Pour réussir une telle mutation, il convient aussi d’adapter les conditions de gestion des ressources humaines. A l’instar de la fonction publique territoriale, nous souhaitons que soient créés des cadres d’emplois ad hoc par filière de métiers, en nombre limité, en lieu et place des trop nombreux corps actuels. A terme, ces cadres d’emplois gagneraient à être communs aux trois fonctions publiques et ainsi faciliter les mobilités nécessaires à l’organisation décentralisée de la République. Cette proposition, que d’aucuns trouveront trop radicale, nous paraît être le seul dispositif permettant de dépasser les gestions trop étroitement ministérielles et de favoriser la mobilité des agents publics dans un cadre géographique limité. Cette proposition pose d’emblée la question du chemin critique de sa mise en œuvre dans un monde dominé par le corporatisme…

Mais pour donner une pleine efficacité à la gestion des ressources humaines, il faut aussi créer un véritable marché transparent et régulé de l’emploi public : un marché interne à l’administration concernée certes, mais aussi très ouvert à l’interministériel et aux autres fonctions publiques. Un tel espace, large et fluide, pourrait améliorer la gestion des parcours professionnels, avec un bénéfice tant pour chaque fonctionnaire mobile que pour le service public employeur.

A ce sujet, je voudrais proposer une réflexion ; pas encore une revendication, mais une idée à étudier de près : la mise en place d’une APEC des Fonctions publiques. Pour le secteur privé, les partenaires sociaux sont déjà gestionnaires de l’Association pour l’emploi des cadres. L’APEC intervient également dans le secteur des collectivités locales. Construire une APEC des Fonctions publiques, à gestion paritaire elle aussi, serait une belle manière de rappeler l’unicité dans la diversité des fonctions publiques, en s’appuyant sur des savoir-faire éprouvés et des offres de services pour les fonctionnaires comme pour les employeurs publics. Cela pourrait aussi favoriser les passerelles privé-public et l’accueil de cadres de secteur privé en deuxième partie de carrière. Une déclinaison, en lien avec les centres de gestion de la FPT, pourrait également être trouvée, au niveau niveau ad hoc pour les fonctionnaires de catégories B et C.

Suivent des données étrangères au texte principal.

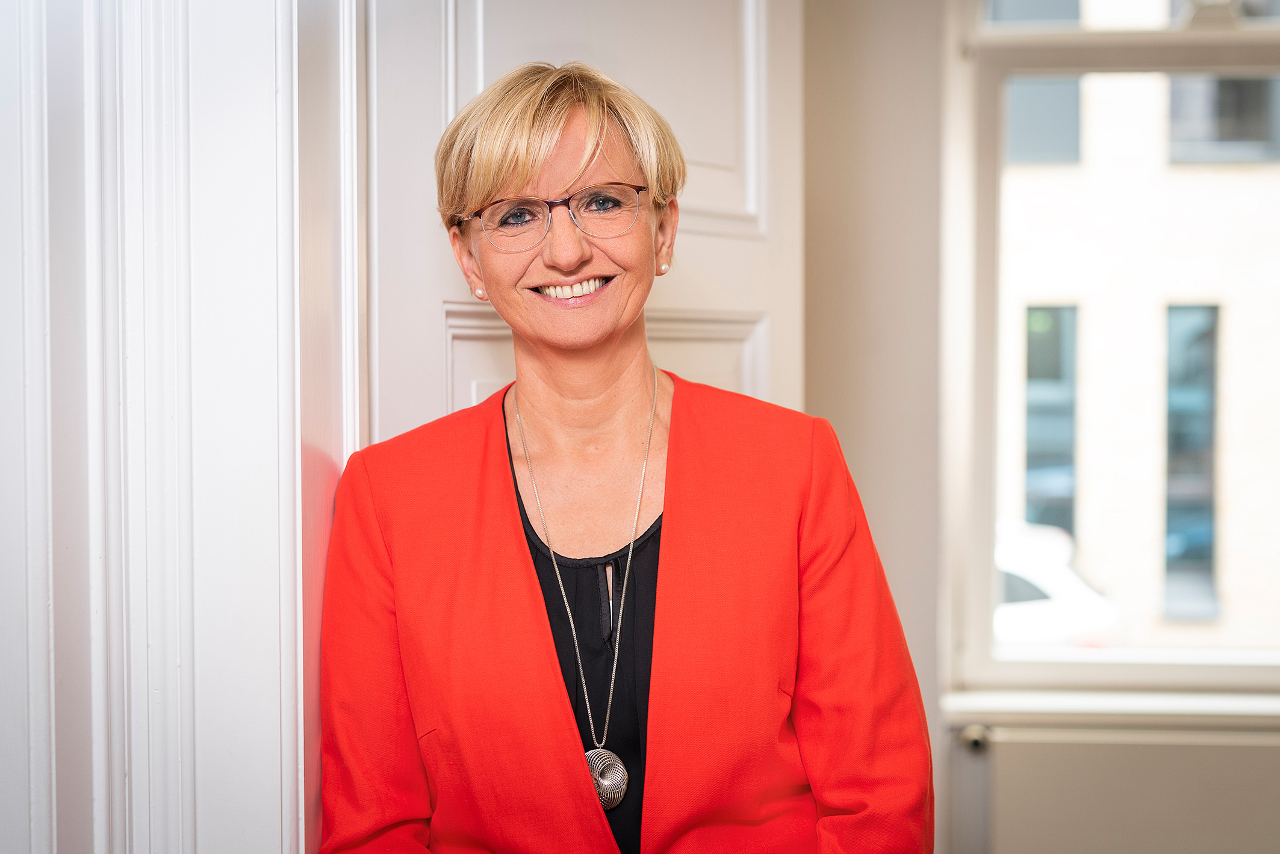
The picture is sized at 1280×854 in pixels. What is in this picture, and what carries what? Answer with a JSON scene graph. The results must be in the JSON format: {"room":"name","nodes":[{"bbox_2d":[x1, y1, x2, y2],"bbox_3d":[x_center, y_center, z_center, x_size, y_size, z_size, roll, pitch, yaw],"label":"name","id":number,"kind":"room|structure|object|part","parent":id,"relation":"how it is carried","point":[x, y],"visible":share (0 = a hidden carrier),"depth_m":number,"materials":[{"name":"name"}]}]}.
{"room":"hallway","nodes":[
{"label":"hallway","id":0,"kind":"room"},
{"bbox_2d":[0,0,366,853],"bbox_3d":[-0.438,-0.051,1.668,1.031,2.515,0.253,0,2,5],"label":"door frame","id":1,"kind":"structure","parent":0,"point":[279,770],"depth_m":1.64,"materials":[{"name":"white paint"}]},
{"bbox_2d":[374,0,806,440],"bbox_3d":[0.006,0.011,2.347,0.142,2.295,0.942,1,2,35],"label":"door","id":2,"kind":"structure","parent":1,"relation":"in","point":[429,322],"depth_m":2.29,"materials":[{"name":"white paint"}]},
{"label":"recessed panel","id":3,"kind":"part","parent":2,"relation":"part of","materials":[{"name":"white paint"}]},
{"bbox_2d":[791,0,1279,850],"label":"wall","id":4,"kind":"structure","parent":0,"point":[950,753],"depth_m":3.13,"materials":[{"name":"beige paint"}]},
{"bbox_2d":[938,688,1279,723],"bbox_3d":[1.164,0.483,3.056,1.287,0.033,0.144,0,2,5],"label":"window sill","id":5,"kind":"structure","parent":4,"relation":"attached to","point":[1196,701],"depth_m":3.05,"materials":[{"name":"white paint"}]},
{"bbox_2d":[944,0,1279,695],"bbox_3d":[1.282,-0.381,3.218,1.421,1.694,0.130,0,2,5],"label":"window","id":6,"kind":"structure","parent":4,"relation":"in","point":[1038,666],"depth_m":3.27,"materials":[{"name":"clear glass"}]},
{"bbox_2d":[948,717,1279,853],"bbox_3d":[1.051,0.786,3.008,1.087,0.535,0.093,0,2,5],"label":"radiator cover","id":7,"kind":"object","parent":4,"relation":"attached to","point":[1215,751],"visible":0.97,"depth_m":2.99,"materials":[{"name":"paint"}]},
{"bbox_2d":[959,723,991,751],"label":"radiator valve","id":8,"kind":"object","parent":7,"relation":"attached to","point":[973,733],"visible":0.89,"depth_m":3.04,"materials":[{"name":"silver metal"}]},
{"label":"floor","id":9,"kind":"structure","parent":0,"visible":0},
{"bbox_2d":[315,59,935,853],"bbox_3d":[-0.022,0.393,1.841,0.571,1.492,0.629,0,2,5],"label":"woman","id":10,"kind":"object","parent":9,"relation":"on","point":[547,153],"visible":0.98,"depth_m":1.76},
{"label":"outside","id":11,"kind":"structure","parent":0,"visible":0},
{"bbox_2d":[994,0,1279,650],"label":"building","id":12,"kind":"structure","parent":11,"point":[1096,330],"materials":[{"name":"brick"}]},
{"bbox_2d":[1005,75,1081,163],"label":"building window","id":13,"kind":"structure","parent":12,"relation":"in","point":[1012,135],"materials":[{"name":"grey glass"}]},
{"bbox_2d":[1022,305,1077,538],"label":"building window","id":14,"kind":"structure","parent":12,"relation":"in","point":[1031,484],"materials":[{"name":"glass"}]},
{"bbox_2d":[1162,305,1220,617],"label":"building window","id":15,"kind":"structure","parent":12,"relation":"in","point":[1171,539],"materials":[{"name":"glass"}]},
{"bbox_2d":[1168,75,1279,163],"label":"building window","id":16,"kind":"structure","parent":12,"relation":"in","point":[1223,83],"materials":[{"name":"grey glass"}]},
{"label":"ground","id":17,"kind":"structure","parent":11,"visible":0},
{"bbox_2d":[994,518,1124,647],"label":"car","id":18,"kind":"object","parent":17,"relation":"on","point":[1050,586],"visible":0.16,"materials":[{"name":"white"}]}
]}

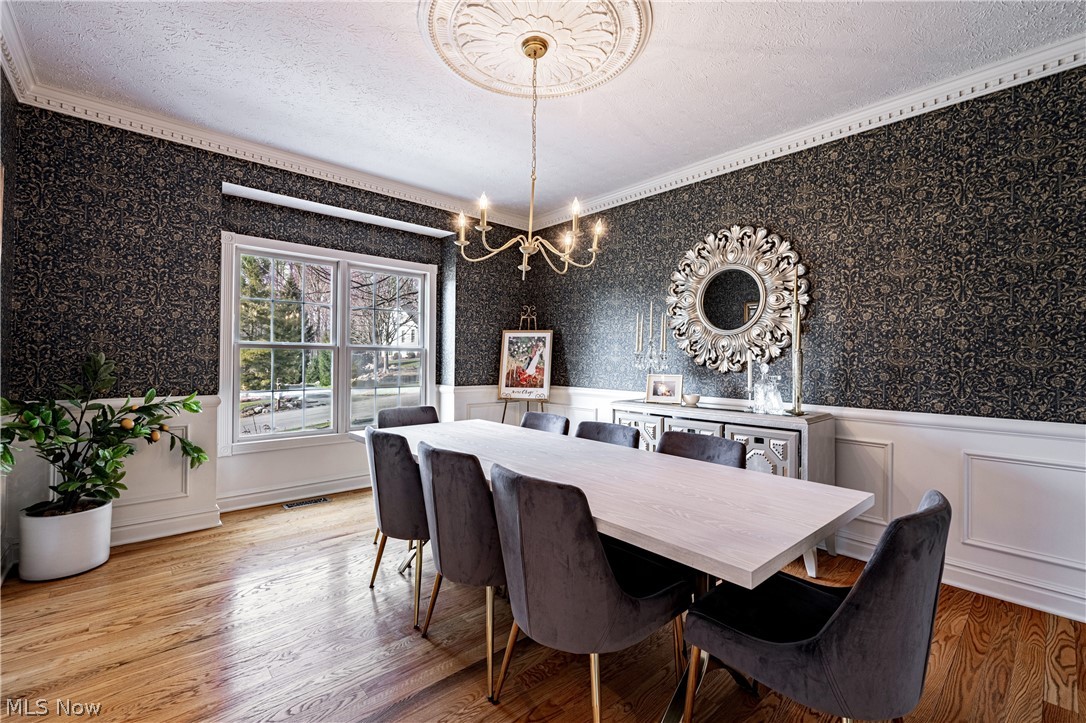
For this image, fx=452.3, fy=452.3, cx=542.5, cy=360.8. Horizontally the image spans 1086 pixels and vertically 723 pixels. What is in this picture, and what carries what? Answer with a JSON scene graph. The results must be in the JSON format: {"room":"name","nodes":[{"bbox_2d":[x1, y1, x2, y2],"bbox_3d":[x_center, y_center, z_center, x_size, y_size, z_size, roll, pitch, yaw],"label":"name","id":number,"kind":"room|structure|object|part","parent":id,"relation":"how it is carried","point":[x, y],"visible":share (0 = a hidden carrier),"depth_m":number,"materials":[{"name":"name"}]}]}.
{"room":"dining room","nodes":[
{"label":"dining room","id":0,"kind":"room"},
{"bbox_2d":[0,71,19,583],"bbox_3d":[-1.664,-0.195,0.905,0.166,2.789,4.534,1,0,-42],"label":"left wall","id":1,"kind":"structure","parent":0,"point":[7,91],"depth_m":2.45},
{"bbox_2d":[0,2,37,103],"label":"crown molding","id":2,"kind":"structure","parent":1,"relation":"attached to","point":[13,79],"depth_m":2.32,"materials":[{"name":"white paint"}]},
{"bbox_2d":[7,101,535,550],"bbox_3d":[-1.679,-0.176,4.027,4.156,2.778,0.271,1,0,-42],"label":"back wall","id":3,"kind":"structure","parent":0,"point":[234,178],"depth_m":3.08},
{"bbox_2d":[2,394,220,562],"bbox_3d":[-2.747,0.726,2.910,1.082,0.904,0.077,1,0,-42],"label":"wainscoting","id":4,"kind":"structure","parent":3,"relation":"attached to","point":[209,409],"depth_m":3.03,"materials":[{"name":"white paint"}]},
{"bbox_2d":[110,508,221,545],"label":"baseboard","id":5,"kind":"structure","parent":3,"relation":"attached to","point":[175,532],"depth_m":3.04,"materials":[{"name":"white paint"}]},
{"bbox_2d":[5,70,527,231],"bbox_3d":[-1.594,-1.537,3.915,3.749,0.110,0.096,1,0,-42],"label":"crown molding","id":6,"kind":"structure","parent":3,"relation":"attached to","point":[277,157],"depth_m":3.31,"materials":[{"name":"white paint"}]},
{"bbox_2d":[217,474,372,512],"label":"baseboard","id":7,"kind":"structure","parent":3,"relation":"attached to","point":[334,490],"depth_m":3.82,"materials":[{"name":"white paint"}]},
{"bbox_2d":[218,232,437,453],"bbox_3d":[-1.830,-0.122,4.200,1.787,1.781,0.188,1,0,-42],"label":"window","id":8,"kind":"structure","parent":3,"relation":"in","point":[383,266],"depth_m":4.10,"materials":[{"name":"white"}]},
{"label":"sash","id":9,"kind":"part","parent":8,"relation":"part of","materials":[{"name":"white glass"}]},
{"bbox_2d":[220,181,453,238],"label":"window soffit","id":10,"kind":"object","parent":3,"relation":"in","point":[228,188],"visible":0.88,"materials":[{"name":"white paint"}]},
{"bbox_2d":[0,0,1084,224],"bbox_3d":[0.037,-1.613,1.930,4.164,0.108,5.666,1,0,-42],"label":"ceiling","id":11,"kind":"structure","parent":0,"point":[566,190],"depth_m":2.49,"materials":[{"name":"white paint"}]},
{"bbox_2d":[422,0,653,98],"bbox_3d":[-0.053,-1.531,2.146,1.030,0.079,1.029,1,0,-42],"label":"ceiling medallion","id":12,"kind":"object","parent":11,"relation":"attached to","point":[619,53],"visible":0.98,"depth_m":2.15,"materials":[{"name":"paint"}]},
{"bbox_2d":[453,35,606,281],"bbox_3d":[-0.033,-0.972,2.248,0.718,1.109,0.712,1,0,-42],"label":"chandelier","id":13,"kind":"object","parent":12,"relation":"hanging from","point":[483,207],"visible":1,"depth_m":2.20,"materials":[{"name":"gold metal"}]},
{"bbox_2d":[0,489,1085,722],"bbox_3d":[0.006,1.264,1.695,4.428,0.100,5.868,1,0,-42],"label":"floor","id":14,"kind":"structure","parent":0,"point":[434,652],"depth_m":1.91,"materials":[{"name":"brown wood"}]},
{"bbox_2d":[17,498,114,580],"bbox_3d":[-2.729,1.015,2.610,0.374,0.344,0.378,1,0,-42],"label":"plant pot","id":15,"kind":"object","parent":14,"relation":"on","point":[75,542],"visible":0.82,"depth_m":2.48,"materials":[{"name":"white ceramic"}]},
{"bbox_2d":[0,352,213,517],"bbox_3d":[-2.521,0.432,2.617,1.000,0.913,0.724,1,0,-42],"label":"potted plant","id":16,"kind":"object","parent":15,"relation":"in","point":[198,460],"visible":0.95,"depth_m":2.54,"materials":[{"name":"green plant"}]},
{"bbox_2d":[282,496,331,509],"bbox_3d":[-1.982,1.187,3.794,0.342,0.008,0.119,1,0,-42],"label":"floor vent","id":17,"kind":"object","parent":14,"relation":"in","point":[321,500],"visible":0.98,"depth_m":3.78,"materials":[{"name":"metal"}]},
{"bbox_2d":[365,426,429,627],"bbox_3d":[-0.627,0.785,2.432,0.581,0.868,0.568,1,0,-42],"label":"chair","id":18,"kind":"object","parent":14,"relation":"on","point":[404,483],"visible":0.64,"depth_m":2.18,"materials":[{"name":"grey fabric"}]},
{"bbox_2d":[375,405,438,428],"bbox_3d":[-0.872,0.772,3.169,0.538,0.860,0.569,1,0,-42],"label":"chair","id":19,"kind":"object","parent":14,"relation":"on","point":[392,412],"visible":0.23,"depth_m":3.32,"materials":[{"name":"grey fabric"}]},
{"bbox_2d":[415,440,506,697],"bbox_3d":[-0.231,0.787,1.992,0.584,0.867,0.564,1,0,-42],"label":"chair","id":20,"kind":"object","parent":14,"relation":"on","point":[443,469],"visible":0.7,"depth_m":1.76,"materials":[{"name":"grey fabric"}]},
{"bbox_2d":[499,307,544,420],"bbox_3d":[-0.203,0.304,4.786,0.526,1.776,0.528,1,0,-42],"label":"easel","id":21,"kind":"object","parent":14,"relation":"on","point":[543,401],"visible":0.46,"depth_m":4.78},
{"bbox_2d":[498,329,552,400],"bbox_3d":[-0.176,0.021,4.758,0.543,0.742,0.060,0,0,11],"label":"framed picture","id":22,"kind":"object","parent":21,"relation":"on","point":[517,386],"visible":0.99,"depth_m":4.75},
{"bbox_2d":[519,411,569,434],"bbox_3d":[-0.133,0.786,3.004,0.580,0.854,0.506,1,0,-42],"label":"chair","id":23,"kind":"object","parent":14,"relation":"on","point":[543,418],"visible":0.18,"depth_m":3.15,"materials":[{"name":"grey fabric"}]},
{"bbox_2d":[487,463,689,722],"bbox_3d":[0.137,0.786,1.598,0.612,0.866,0.554,1,0,-42],"label":"chair","id":24,"kind":"object","parent":14,"relation":"on","point":[611,580],"visible":0.97,"depth_m":1.38,"materials":[{"name":"fabric"}]},
{"bbox_2d":[574,420,637,447],"bbox_3d":[0.233,0.791,2.569,0.564,0.845,0.513,1,0,-42],"label":"chair","id":25,"kind":"object","parent":14,"relation":"on","point":[600,431],"visible":0.16,"depth_m":2.70,"materials":[{"name":"grey fabric"}]},
{"bbox_2d":[352,417,871,722],"bbox_3d":[-0.033,0.851,2.238,0.981,0.759,2.542,1,0,-42],"label":"dining table","id":26,"kind":"object","parent":14,"relation":"on","point":[725,561],"visible":0.79,"depth_m":1.56,"materials":[{"name":"wood"}]},
{"bbox_2d":[657,430,745,467],"bbox_3d":[0.619,0.788,2.110,0.568,0.850,0.532,1,0,-42],"label":"chair","id":27,"kind":"object","parent":14,"relation":"on","point":[721,445],"visible":0.18,"depth_m":2.23,"materials":[{"name":"grey fabric"}]},
{"bbox_2d":[612,398,837,575],"bbox_3d":[1.184,0.791,3.202,0.469,0.898,1.427,1,0,-42],"label":"sideboard","id":28,"kind":"object","parent":14,"relation":"on","point":[628,416],"visible":0.31,"depth_m":2.77,"materials":[{"name":"grey wood"}]},
{"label":"cabinet door","id":29,"kind":"part","parent":28,"relation":"part of","materials":[{"name":"white wood"}]},
{"bbox_2d":[633,303,669,386],"bbox_3d":[0.890,-0.070,3.698,0.169,0.789,0.304,1,0,-42],"label":"candelabra","id":30,"kind":"object","parent":28,"relation":"on","point":[651,317],"visible":0.96,"depth_m":3.68,"materials":[{"name":"clear glass"}]},
{"bbox_2d":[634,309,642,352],"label":"candle","id":31,"kind":"object","parent":30,"relation":"in","point":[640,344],"visible":0.96,"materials":[{"name":"wax"}]},
{"bbox_2d":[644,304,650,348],"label":"candle","id":32,"kind":"object","parent":30,"relation":"in","point":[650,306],"visible":0.98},
{"bbox_2d":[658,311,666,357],"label":"candle","id":33,"kind":"object","parent":30,"relation":"in","point":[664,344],"visible":0.95,"depth_m":3.69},
{"bbox_2d":[646,374,683,404],"bbox_3d":[0.986,0.220,3.630,0.276,0.224,0.096,0,0,24],"label":"picture frame","id":34,"kind":"object","parent":28,"relation":"on","point":[664,386],"visible":0.99,"depth_m":3.61,"materials":[{"name":"metal"}]},
{"bbox_2d":[682,393,700,406],"bbox_3d":[1.105,0.292,3.368,0.128,0.072,0.129,1,0,-42],"label":"small bowl","id":35,"kind":"object","parent":28,"relation":"on","point":[689,399],"visible":1,"depth_m":3.33,"materials":[{"name":"ceramic"}]},
{"bbox_2d":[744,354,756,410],"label":"candlestick","id":36,"kind":"object","parent":28,"relation":"on","point":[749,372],"visible":0.99,"depth_m":3.11,"materials":[{"name":"clear"}]},
{"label":"cabinet door","id":37,"kind":"part","parent":28,"relation":"part of","materials":[{"name":"white wood"}]},
{"bbox_2d":[750,362,784,414],"bbox_3d":[1.489,0.174,3.002,0.144,0.327,0.173,1,0,-26],"label":"glass decanter","id":38,"kind":"object","parent":28,"relation":"on","point":[776,407],"visible":0.99,"depth_m":2.98,"materials":[{"name":"clear glass"}]},
{"bbox_2d":[788,263,806,415],"bbox_3d":[1.664,-0.150,2.957,0.132,0.990,0.136,1,0,-42],"label":"candlestick","id":39,"kind":"object","parent":28,"relation":"on","point":[798,350],"visible":0.99,"depth_m":2.95,"materials":[{"name":"gold metal"}]},
{"bbox_2d":[680,488,949,722],"bbox_3d":[0.794,0.800,1.334,0.547,0.860,0.615,1,0,-42],"label":"chair","id":40,"kind":"object","parent":14,"relation":"on","point":[931,509],"visible":0.98,"depth_m":1.12,"materials":[{"name":"fabric"}]},
{"bbox_2d":[528,62,1085,624],"bbox_3d":[1.726,-0.140,3.187,0.161,2.755,5.407,1,0,-42],"label":"right wall","id":41,"kind":"structure","parent":0,"point":[738,176],"depth_m":2.61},
{"bbox_2d":[666,224,809,375],"bbox_3d":[1.399,-0.448,3.394,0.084,1.136,1.109,1,0,-42],"label":"sunburst mirror","id":42,"kind":"object","parent":41,"relation":"attached to","point":[725,342],"visible":0.97,"depth_m":3.36,"materials":[{"name":"silver mirror"}]},
{"bbox_2d":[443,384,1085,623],"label":"wainscoting","id":43,"kind":"structure","parent":41,"relation":"attached to","point":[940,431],"depth_m":2.61,"materials":[{"name":"white paint"}]},
{"bbox_2d":[527,37,1085,231],"bbox_3d":[1.551,-1.484,3.244,0.094,0.110,4.903,1,0,-42],"label":"crown molding","id":44,"kind":"structure","parent":41,"relation":"attached to","point":[730,169],"depth_m":2.77,"materials":[{"name":"white paint"}]},
{"bbox_2d":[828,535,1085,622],"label":"baseboard","id":45,"kind":"structure","parent":41,"relation":"attached to","point":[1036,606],"depth_m":2.37,"materials":[{"name":"white paint"}]},
{"label":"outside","id":46,"kind":"structure","parent":0,"visible":0},
{"bbox_2d":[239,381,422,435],"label":"road","id":47,"kind":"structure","parent":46,"point":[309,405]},
{"label":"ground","id":48,"kind":"structure","parent":46,"visible":0},
{"bbox_2d":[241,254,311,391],"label":"tree","id":49,"kind":"object","parent":48,"relation":"on","point":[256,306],"visible":0.42,"materials":[{"name":"green plant"}]},
{"bbox_2d":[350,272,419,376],"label":"tree","id":50,"kind":"object","parent":48,"relation":"on","point":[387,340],"visible":0.6,"materials":[{"name":"brown plant"}]},
{"bbox_2d":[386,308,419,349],"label":"house","id":51,"kind":"structure","parent":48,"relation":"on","point":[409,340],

Un levier pour la réforme de l’État ?

Bien loin des certitudes et d’objectifs assénés comme des vérités révélées, les débats du colloque ont fait état de réalisations, d’avancées, d’expérimentation, mais aussi d’interrogations, de questionnements. Faisant toute leur place aux acteurs de terrain, nos travaux pointent la nécessité absolue de la pédagogie de la réforme, de la concertation et de la négociation avec les partenaires sociaux. Cela demande du temps, cela demande de s’inscrire dans la durée et le moyen terme ; cela demande aussi la construction de démarches et d’outils pour accompagner cette réforme d’ampleur.

Mais il est temps que la démarche LOLF soit portée plus largement, et pas seulement par les directions financières d’administration centrale et les cadres des services expérimentateurs. Cette réforme concerne l’ensemble des agents des administrations publiques. C’est au niveau des services territoriaux de l’État que la réforme se mettra en œuvre, c’est à ce niveau que la partie se gagnera. C’est à ce niveau que nous pouvons envisager un dialogue social renouvelé, parce qu’il y a là du « grain à moudre ».

Nous savons d’ores et déjà que tout cela ne sera pas fait à l’heure dite, que c’est dans dix ans, et non fin 2006, qu’il faudra juger cette réforme. Cela ne veut pas dire qu’il faut baisser les bras, s’effacer dans le fatalisme et faire le dos rond en attendant que l’orage passe.

Bien au contraire, il y a place pour notre action syndicale, car la CFDT revendique une responsabilité partagée sur l’évolution des services publics. Comme nous le disions en 2002 dans la résolution du congrès confédéral de Nantes consacrée à l’État et aux fonctions publiques : « Pour produire pleinement ses effets, cette réforme [celle de la LOLF] devra associer étroitement les partenaires sociaux, tant lors de la préparation des lois de finances que dans leur exécution et dans l’évaluation des résultats obtenus ».

1 : Secrétaire générale de la CFDT Fonctions publiques.

2 : Les actes de ce colloque seront disponibles en septembre 2004 sur le site www.cadres-plus.net.